*** DATA UNDER STUDY Section Begins ***

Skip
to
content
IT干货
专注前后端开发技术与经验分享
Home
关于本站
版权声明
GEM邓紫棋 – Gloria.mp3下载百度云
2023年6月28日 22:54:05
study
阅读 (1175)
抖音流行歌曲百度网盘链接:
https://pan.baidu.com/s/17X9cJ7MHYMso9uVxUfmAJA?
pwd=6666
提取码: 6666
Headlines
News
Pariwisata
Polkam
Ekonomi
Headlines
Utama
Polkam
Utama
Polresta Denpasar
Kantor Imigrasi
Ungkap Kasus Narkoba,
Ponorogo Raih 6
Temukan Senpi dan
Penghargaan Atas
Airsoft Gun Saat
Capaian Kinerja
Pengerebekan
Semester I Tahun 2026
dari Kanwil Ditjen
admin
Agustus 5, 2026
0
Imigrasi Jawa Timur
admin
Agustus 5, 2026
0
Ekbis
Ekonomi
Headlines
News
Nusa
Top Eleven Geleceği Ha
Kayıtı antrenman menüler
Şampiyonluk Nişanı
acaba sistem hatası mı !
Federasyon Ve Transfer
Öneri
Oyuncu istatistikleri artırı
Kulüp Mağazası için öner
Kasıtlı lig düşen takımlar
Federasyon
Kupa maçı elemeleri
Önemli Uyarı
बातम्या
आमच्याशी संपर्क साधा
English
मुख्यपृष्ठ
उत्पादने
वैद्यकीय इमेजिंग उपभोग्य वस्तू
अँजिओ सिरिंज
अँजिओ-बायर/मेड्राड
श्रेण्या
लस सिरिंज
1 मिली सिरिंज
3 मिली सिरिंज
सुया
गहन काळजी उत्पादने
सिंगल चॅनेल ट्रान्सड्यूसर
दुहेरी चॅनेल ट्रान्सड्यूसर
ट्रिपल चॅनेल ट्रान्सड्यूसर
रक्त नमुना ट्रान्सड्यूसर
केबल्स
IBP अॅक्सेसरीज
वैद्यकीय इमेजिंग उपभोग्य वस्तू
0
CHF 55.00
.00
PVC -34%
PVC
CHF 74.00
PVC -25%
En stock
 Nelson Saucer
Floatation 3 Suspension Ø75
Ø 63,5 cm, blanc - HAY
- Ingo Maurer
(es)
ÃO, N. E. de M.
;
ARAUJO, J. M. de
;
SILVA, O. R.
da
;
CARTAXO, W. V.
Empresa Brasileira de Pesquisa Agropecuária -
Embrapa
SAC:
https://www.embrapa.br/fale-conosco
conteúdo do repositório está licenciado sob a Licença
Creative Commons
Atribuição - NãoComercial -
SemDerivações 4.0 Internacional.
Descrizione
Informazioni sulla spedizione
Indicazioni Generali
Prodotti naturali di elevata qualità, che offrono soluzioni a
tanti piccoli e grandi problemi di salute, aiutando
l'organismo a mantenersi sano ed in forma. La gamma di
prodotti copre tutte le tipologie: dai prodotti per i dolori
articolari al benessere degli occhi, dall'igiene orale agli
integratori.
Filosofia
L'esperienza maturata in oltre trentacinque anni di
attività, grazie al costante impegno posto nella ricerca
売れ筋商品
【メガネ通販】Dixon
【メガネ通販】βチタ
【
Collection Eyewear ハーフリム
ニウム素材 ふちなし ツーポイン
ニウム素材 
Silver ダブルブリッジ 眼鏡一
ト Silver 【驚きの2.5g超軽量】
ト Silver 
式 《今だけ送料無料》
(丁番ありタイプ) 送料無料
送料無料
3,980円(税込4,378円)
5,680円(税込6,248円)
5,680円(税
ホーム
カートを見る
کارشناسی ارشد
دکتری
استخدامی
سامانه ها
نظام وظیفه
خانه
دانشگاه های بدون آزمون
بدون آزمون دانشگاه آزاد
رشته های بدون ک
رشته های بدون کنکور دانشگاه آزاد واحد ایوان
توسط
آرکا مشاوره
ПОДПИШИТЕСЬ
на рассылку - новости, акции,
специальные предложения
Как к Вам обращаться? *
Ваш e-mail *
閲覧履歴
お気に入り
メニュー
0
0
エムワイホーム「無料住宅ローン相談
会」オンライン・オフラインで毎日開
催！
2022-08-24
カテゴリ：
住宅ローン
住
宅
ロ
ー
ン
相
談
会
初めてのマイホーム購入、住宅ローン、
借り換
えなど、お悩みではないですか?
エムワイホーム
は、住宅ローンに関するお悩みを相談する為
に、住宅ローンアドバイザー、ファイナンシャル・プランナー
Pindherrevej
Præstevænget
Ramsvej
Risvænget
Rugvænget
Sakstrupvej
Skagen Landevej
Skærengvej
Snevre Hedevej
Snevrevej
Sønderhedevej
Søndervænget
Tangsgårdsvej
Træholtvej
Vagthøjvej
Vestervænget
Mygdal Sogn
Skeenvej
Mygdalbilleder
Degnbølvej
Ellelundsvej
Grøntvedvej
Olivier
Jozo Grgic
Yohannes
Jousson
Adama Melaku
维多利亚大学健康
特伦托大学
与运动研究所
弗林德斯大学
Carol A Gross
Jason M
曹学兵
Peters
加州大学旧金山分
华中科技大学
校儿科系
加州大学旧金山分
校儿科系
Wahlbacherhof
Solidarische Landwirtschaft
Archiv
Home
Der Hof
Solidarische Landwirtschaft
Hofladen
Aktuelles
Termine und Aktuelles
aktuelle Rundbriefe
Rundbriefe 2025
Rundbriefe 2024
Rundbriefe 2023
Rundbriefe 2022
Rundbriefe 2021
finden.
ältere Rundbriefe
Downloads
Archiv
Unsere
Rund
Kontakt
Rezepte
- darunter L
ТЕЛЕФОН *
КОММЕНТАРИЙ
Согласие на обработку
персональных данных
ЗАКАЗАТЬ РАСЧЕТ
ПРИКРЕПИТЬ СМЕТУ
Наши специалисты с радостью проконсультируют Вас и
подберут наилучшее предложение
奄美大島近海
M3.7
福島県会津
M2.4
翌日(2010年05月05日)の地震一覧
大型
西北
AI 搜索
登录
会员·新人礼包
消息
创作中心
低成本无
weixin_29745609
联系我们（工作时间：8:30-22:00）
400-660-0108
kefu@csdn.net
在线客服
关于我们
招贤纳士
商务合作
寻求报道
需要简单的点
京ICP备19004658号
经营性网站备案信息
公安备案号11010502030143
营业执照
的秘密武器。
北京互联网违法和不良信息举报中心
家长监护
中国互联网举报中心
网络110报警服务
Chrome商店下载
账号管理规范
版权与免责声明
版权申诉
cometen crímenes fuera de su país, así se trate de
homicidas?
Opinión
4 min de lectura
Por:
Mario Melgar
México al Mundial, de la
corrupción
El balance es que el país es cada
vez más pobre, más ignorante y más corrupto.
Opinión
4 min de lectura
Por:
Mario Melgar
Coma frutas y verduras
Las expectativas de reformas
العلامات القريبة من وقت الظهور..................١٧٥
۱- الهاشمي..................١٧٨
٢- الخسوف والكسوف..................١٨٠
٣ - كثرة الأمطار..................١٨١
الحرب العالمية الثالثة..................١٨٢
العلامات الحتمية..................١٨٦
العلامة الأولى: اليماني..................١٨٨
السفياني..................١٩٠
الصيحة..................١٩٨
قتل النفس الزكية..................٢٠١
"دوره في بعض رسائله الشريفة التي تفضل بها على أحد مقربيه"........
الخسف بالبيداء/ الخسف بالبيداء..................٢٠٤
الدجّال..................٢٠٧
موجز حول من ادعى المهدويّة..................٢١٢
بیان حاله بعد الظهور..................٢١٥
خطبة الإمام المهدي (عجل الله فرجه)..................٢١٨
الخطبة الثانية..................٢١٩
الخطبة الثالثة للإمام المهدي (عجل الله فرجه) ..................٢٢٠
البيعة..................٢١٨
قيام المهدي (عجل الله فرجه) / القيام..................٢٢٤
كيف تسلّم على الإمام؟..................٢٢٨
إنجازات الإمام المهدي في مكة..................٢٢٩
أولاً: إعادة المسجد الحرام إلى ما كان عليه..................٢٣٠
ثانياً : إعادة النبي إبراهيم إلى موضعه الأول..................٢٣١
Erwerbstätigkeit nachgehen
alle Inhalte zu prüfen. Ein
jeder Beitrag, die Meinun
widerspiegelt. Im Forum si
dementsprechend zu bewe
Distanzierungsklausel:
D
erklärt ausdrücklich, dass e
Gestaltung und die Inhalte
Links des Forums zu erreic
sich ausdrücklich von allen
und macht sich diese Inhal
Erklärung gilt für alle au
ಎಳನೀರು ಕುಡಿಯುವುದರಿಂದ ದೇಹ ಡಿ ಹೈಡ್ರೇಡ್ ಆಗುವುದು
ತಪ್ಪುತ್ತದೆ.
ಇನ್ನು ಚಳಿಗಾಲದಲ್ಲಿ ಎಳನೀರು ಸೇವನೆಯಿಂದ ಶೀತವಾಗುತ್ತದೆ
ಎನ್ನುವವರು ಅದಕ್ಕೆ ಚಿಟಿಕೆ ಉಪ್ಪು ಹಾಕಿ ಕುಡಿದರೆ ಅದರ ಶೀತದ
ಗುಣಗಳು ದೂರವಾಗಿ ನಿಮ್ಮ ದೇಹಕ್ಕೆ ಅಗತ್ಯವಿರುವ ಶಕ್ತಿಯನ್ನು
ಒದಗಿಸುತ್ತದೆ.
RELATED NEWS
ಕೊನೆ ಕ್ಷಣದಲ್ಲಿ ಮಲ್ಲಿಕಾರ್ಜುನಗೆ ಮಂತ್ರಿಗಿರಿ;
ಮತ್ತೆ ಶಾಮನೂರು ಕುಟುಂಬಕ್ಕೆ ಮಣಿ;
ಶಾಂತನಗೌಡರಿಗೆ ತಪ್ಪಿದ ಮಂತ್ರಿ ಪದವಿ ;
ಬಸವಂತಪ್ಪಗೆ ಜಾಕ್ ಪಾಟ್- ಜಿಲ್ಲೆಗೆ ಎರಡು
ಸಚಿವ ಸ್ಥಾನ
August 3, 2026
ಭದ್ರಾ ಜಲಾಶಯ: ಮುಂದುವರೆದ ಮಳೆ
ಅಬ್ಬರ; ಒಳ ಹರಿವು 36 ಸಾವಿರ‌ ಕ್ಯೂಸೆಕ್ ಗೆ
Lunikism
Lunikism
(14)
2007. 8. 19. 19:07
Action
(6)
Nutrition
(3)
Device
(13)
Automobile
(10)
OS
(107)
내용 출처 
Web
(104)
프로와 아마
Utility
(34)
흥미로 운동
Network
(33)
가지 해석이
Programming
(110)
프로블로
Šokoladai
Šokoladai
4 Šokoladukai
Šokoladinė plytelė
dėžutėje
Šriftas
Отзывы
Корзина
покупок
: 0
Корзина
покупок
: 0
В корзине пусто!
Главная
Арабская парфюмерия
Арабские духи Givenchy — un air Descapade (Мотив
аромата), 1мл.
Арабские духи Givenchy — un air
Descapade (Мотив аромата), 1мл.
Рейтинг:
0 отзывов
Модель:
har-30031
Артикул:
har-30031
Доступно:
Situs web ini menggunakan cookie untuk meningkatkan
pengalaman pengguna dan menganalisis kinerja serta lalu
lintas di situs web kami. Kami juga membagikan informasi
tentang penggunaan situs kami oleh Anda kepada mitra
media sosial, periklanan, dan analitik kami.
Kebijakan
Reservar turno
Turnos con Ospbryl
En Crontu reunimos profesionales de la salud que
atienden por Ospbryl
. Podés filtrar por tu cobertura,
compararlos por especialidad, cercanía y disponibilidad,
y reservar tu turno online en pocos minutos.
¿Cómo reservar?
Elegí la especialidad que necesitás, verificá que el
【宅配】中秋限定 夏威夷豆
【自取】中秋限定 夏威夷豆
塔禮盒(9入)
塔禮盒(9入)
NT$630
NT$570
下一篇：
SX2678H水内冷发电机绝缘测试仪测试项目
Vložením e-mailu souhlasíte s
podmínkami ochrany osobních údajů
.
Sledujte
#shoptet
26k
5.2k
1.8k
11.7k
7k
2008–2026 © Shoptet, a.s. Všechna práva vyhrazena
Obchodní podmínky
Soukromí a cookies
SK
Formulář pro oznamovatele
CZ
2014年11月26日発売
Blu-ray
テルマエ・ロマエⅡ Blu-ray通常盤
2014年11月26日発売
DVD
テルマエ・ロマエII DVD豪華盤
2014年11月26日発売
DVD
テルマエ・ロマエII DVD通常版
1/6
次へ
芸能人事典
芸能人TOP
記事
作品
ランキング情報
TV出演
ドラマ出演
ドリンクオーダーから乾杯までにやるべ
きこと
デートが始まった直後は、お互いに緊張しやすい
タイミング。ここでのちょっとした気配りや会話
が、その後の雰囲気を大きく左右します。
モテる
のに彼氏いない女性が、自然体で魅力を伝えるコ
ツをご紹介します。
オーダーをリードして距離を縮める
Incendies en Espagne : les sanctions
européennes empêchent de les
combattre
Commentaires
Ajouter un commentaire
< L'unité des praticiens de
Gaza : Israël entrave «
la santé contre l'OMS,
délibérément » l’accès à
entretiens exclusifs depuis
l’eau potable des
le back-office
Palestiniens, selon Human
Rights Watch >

*** DATA UNDER STUDY Section Ends ***

* [TASK GOAL] Copy the listing from its first line through the line containing "Prodotti naturali di", and put "Top Stories" wherever "Headlines" appears. Leave everything else unchanged.

* [YOUR SOLUTION]
Skip
to
content
IT干货
专注前后端开发技术与经验分享
Home
关于本站
版权声明
GEM邓紫棋 – Gloria.mp3下载百度云
2023年6月28日 22:54:05
study
阅读 (1175)
抖音流行歌曲百度网盘链接:
https://pan.baidu.com/s/17X9cJ7MHYMso9uVxUfmAJA?
pwd=6666
提取码: 6666
Top Stories
News
Pariwisata
Polkam
Ekonomi
Top Stories
Utama
Polkam
Utama
Polresta Denpasar
Kantor Imigrasi
Ungkap Kasus Narkoba,
Ponorogo Raih 6
Temukan Senpi dan
Penghargaan Atas
Airsoft Gun Saat
Capaian Kinerja
Pengerebekan
Semester I Tahun 2026
dari Kanwil Ditjen
admin
Agustus 5, 2026
0
Imigrasi Jawa Timur
admin
Agustus 5, 2026
0
Ekbis
Ekonomi
Top Stories
News
Nusa
Top Eleven Geleceği Ha
Kayıtı antrenman menüler
Şampiyonluk Nişanı
acaba sistem hatası mı !
Federasyon Ve Transfer
Öneri
Oyuncu istatistikleri artırı
Kulüp Mağazası için öner
Kasıtlı lig düşen takımlar
Federasyon
Kupa maçı elemeleri
Önemli Uyarı
बातम्या
आमच्याशी संपर्क साधा
English
मुख्यपृष्ठ
उत्पादने
वैद्यकीय इमेजिंग उपभोग्य वस्तू
अँजिओ सिरिंज
अँजिओ-बायर/मेड्राड
श्रेण्या
लस सिरिंज
1 मिली सिरिंज
3 मिली सिरिंज
सुया
गहन काळजी उत्पादने
सिंगल चॅनेल ट्रान्सड्यूसर
दुहेरी चॅनेल ट्रान्सड्यूसर
ट्रिपल चॅनेल ट्रान्सड्यूसर
रक्त नमुना ट्रान्सड्यूसर
केबल्स
IBP अॅक्सेसरीज
वैद्यकीय इमेजिंग उपभोग्य वस्तू
0
CHF 55.00
.00
PVC -34%
PVC
CHF 74.00
PVC -25%
En stock
 Nelson Saucer
Floatation 3 Suspension Ø75
Ø 63,5 cm, blanc - HAY
- Ingo Maurer
(es)
ÃO, N. E. de M.
;
ARAUJO, J. M. de
;
SILVA, O. R.
da
;
CARTAXO, W. V.
Empresa Brasileira de Pesquisa Agropecuária -
Embrapa
SAC:
https://www.embrapa.br/fale-conosco
conteúdo do repositório está licenciado sob a Licença
Creative Commons
Atribuição - NãoComercial -
SemDerivações 4.0 Internacional.
Descrizione
Informazioni sulla spedizione
Indicazioni Generali
Prodotti naturali di elevata qualità, che offrono soluzioni a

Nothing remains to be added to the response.